[Source text — start]

I’m feeling kind of unsettled this month. After taking a break from blogging over the month-long year-end break, I’m finding it difficult to kick-start myself. In preparing this post, I looked back at my resolutions – and I want to assure you, I’ve kept them as well as I can. Although, I did have a student today ask if he should finish the “pre-lab 2” assignment before or after attending lab 2. It’s hard to know how much clearer I can make assignment titles.
I spent quite a bit of time over the holiday break refining my courses, particularly the online instructions. I actually had a student tell me she was intimidated by how much she was going to have to wade through just to start the course. I’m not sure how to fix that. I remember when I started teaching microbiology lab, that my pre-lab briefs were pretty short. As my experience increased, the length of my briefs did, too – I kept adding to the things that could go wrong, as students continued to find new ways to mess up the lab. So now, I find myself adding to the instructions about how the course works, to the point (apparently) that students are overwhelmed by the instructions before they even get to the content.
So, I’ve decided to look for expert help. I will ask our resident instructional designer to review my course orientations, and see if they can be streamlined – or if they are fine the way they are. I”m reading about teaching and learning, which I’ll report on in future posts.
Most significantly, I’ve signed up for Valerie O’Loughlin’s HAPS-I course on educational research. After thirty-plus years of being a professional educator, I suppose it’s high time I actually get some professional development on education. I’m looking forward to creating a system of asking, and answering, questions about how my students learn and what I can do to facilitate their success. Particularly as I am chair of the college’s General Education Committee, I feel compelled to collect meaningful information that measures parameters that matter, rather than just what is easy to quantify.
One of the best aspects of a HAPS-I course is the interaction with peers. With a focus on a specific outcome, the quality of discourse can be amazing, and I’m looking forward to working with HAPS colleagues to explore aspects of metacognition and the scholarship of teaching. I encourage you to join us – or to find some other avenue to enhance your scholarship of teaching. Have a great spring semester!

[Source text — finish]
[Material supplied — start]

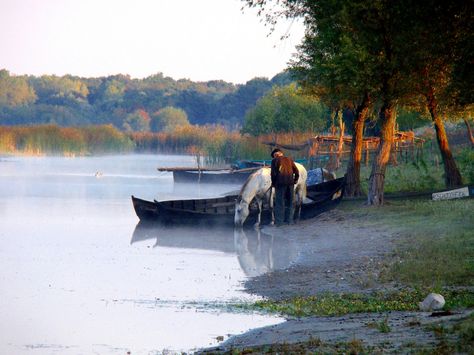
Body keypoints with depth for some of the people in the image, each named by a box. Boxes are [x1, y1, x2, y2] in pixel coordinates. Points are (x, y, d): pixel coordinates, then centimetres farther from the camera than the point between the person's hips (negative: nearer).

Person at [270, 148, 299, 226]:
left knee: (280, 202, 1)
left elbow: (273, 173, -6)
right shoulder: (289, 159, 15)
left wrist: (273, 183, 5)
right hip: (290, 183, 4)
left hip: (280, 183, -4)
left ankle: (279, 221, 0)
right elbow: (296, 171, 11)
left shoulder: (275, 160, 3)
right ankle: (290, 219, 11)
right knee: (290, 202, 11)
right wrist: (295, 180, 21)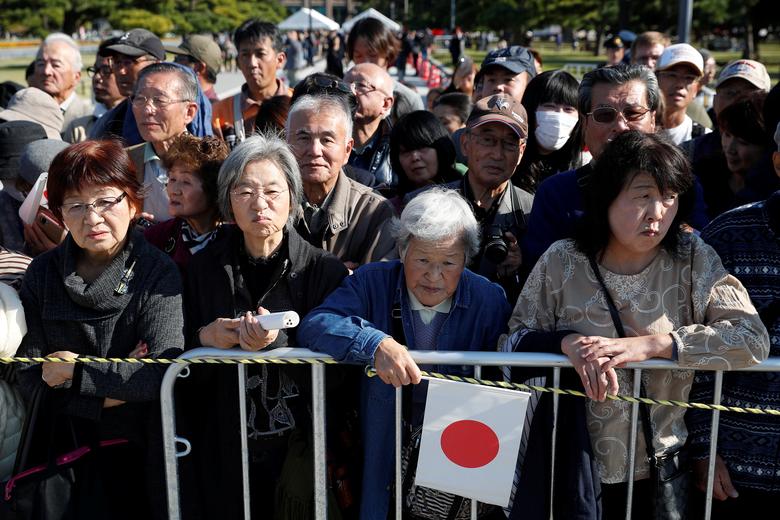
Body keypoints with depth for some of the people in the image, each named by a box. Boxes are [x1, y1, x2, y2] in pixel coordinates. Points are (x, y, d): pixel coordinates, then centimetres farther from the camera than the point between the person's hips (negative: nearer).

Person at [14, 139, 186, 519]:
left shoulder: (157, 273, -9)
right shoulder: (43, 273, 2)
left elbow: (166, 373, -21)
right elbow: (29, 378, -4)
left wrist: (77, 370, -13)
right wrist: (112, 388, -15)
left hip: (138, 449, -2)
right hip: (63, 447, 3)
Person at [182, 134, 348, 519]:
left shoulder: (325, 270, -7)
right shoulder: (205, 267, 0)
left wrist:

[Material supplied — finish]

■ **Brief A**:
Answer these questions about the blog post:
(i) What did a student ask about the "pre-lab 2" assignment?
(ii) Whom will the writer ask to review the course orientations?
(iii) Whose HAPS-I course has the writer signed up for, and what is its subject?
■ **Brief B**:
Reproduce the blog post word for word between "So, I’ve decided" and "in future posts.", inclusive.

■ **Result A**:
(i) The student asked whether to finish the "pre-lab 2" assignment before or after attending lab 2.
(ii) The resident instructional designer.
(iii) Valerie O'Loughlin's HAPS-I course, which is on educational research.

■ **Result B**:
So, I’ve decided to look for expert help. I will ask our resident instructional designer to review my course orientations, and see if they can be streamlined – or if they are fine the way they are. I”m reading about teaching and learning, which I’ll report on in future posts.